A Bright Election Future
As readers of this piece have probably already realized, elections are a technical and multilayered process to administer. It’s understandable, then, to have questions about the ins and outs of it. As a longtime election researcher, and a current election administrator, I enjoy the opportunities to provide some answers. In this case, more Americans should know just how far the system has come in the last 25 years. If you told me then what our elections would look like today, I would have been skeptical.
It is true that we need to keep improving our elections and making voting more secure and more accessible, with more public audits that allow everyone to be confident in the results, whether their favorite candidate wins or loses.
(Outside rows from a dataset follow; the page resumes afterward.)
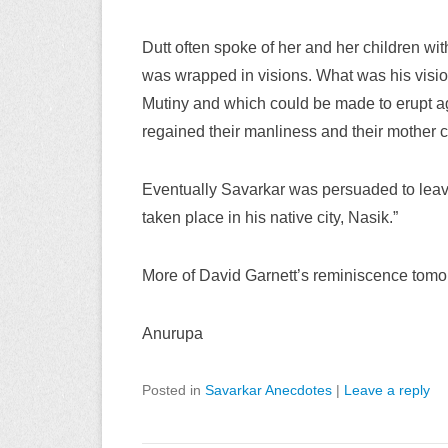
Dutt often spoke of her and her children wit
was wrapped in visions. What was his vision
Mutiny and which could be made to erupt aga
regained their manliness and their mother cou
Eventually Savarkar was persuaded to leav
taken place in his native city, Nasik.”
More of David Garnett’s reminiscence tomo
Anurupa
Posted in
Savarkar Anecdotes
|
Leave a reply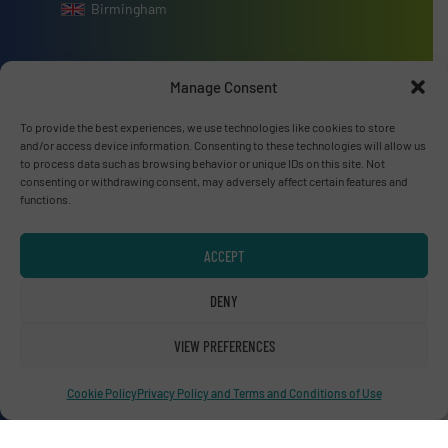
Birmingham
Manage Consent
Advertise with us
To provide the best experiences, we use technologies like cookies to store
and/or access device information. Consenting to these technologies will allow us
to process data such as browsing behavior or unique IDs on this site. Not
ADVERTISE WITH US
consenting or withdrawing consent, may adversely affect certain features and
functions.
Connect with us
ACCEPT
LINKEDIN
DENY
SUBSCRIBE NOW
VIEW PREFERENCES
Cookie Policy
Privacy Policy and Terms and Conditions of Use
© RecyclingInside 2026
Privacy Policy & Terms of Use
|
Disclaimer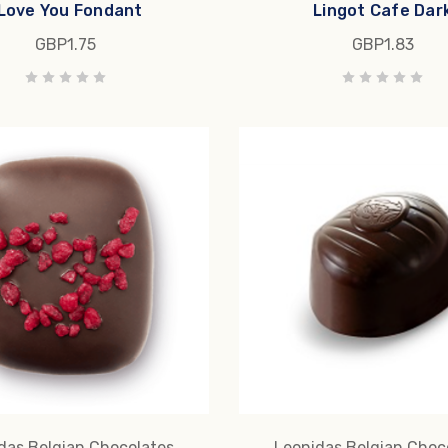
 Love You Fondant
Lingot Cafe Dar
GBP1.75
GBP1.83
das Belgian Chocolates
Leonidas Belgian Choc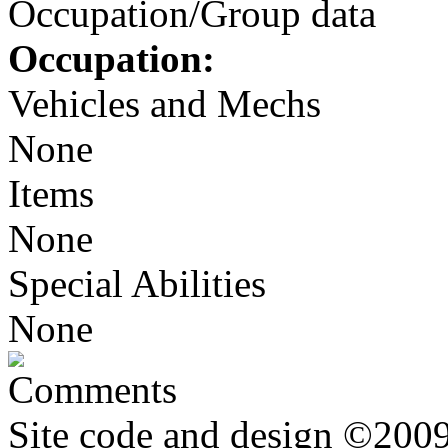
Occupation/Group data
Occupation:
Vehicles and Mechs
None
Items
None
Special Abilities
None
Comments
Site code and design ©2009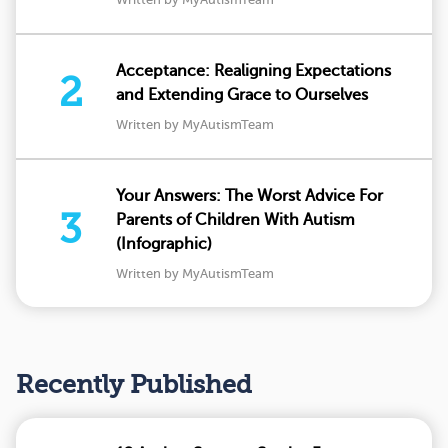
Acceptance: Realigning Expectations
2
and Extending Grace to Ourselves
Written by MyAutismTeam
Your Answers: The Worst Advice For
3
Parents of Children With Autism
(Infographic)
Written by MyAutismTeam
Recently Published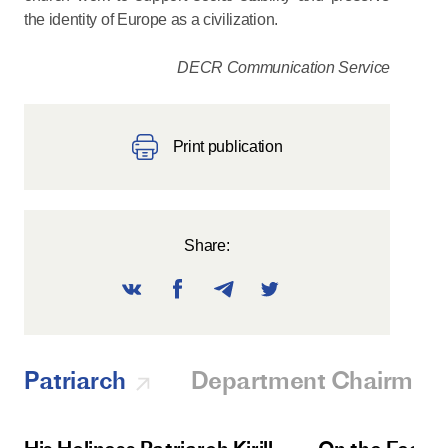
the identity of Europe as a civilization.
DECR Communication Service
Print publication
Share:
Patriarch
Department Chairman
However, we are building on a strong foundation, much stronger than many people might appreciate.
Thad Hall is the Director, Mercer County (Pa.) Voter Registration and Election Bureau. He has held similar positions in Arizona and South Carolina, and was a member of the professional staff of the National Commission on Federal Election Reform.




Agreed, we have come a long way, Baby... but.
Just as computer network attacks can trigger improvements in database management, the outside criticism can also impel badly needed reforms. And nothing demands more development than both the audit process and EMS certifications. Until election officials quit defending the processes against outside critique, and sit down with the less-credentialed late comers to the game, we'll never see widespread trust in our electoral process. So, let's quit the congratulatory messaging and start listening to some of the newer voices to the conversation. Many of the ones with whom I work, have brought tremendous "surplus intellectual capital" to the election integrity movement. They often have impressive resumes in industry and government, but none of it is election-related. When Ray Kroc was growing McDonalds, he made it a point to invite franchisees from outside industries. This benefitted his firm by injecting new ideas and processes that gave them a competitive advantage. To wit... EVERY state Chief Elections Official would do well to scour the land for such experts in their state and invite them for coffee!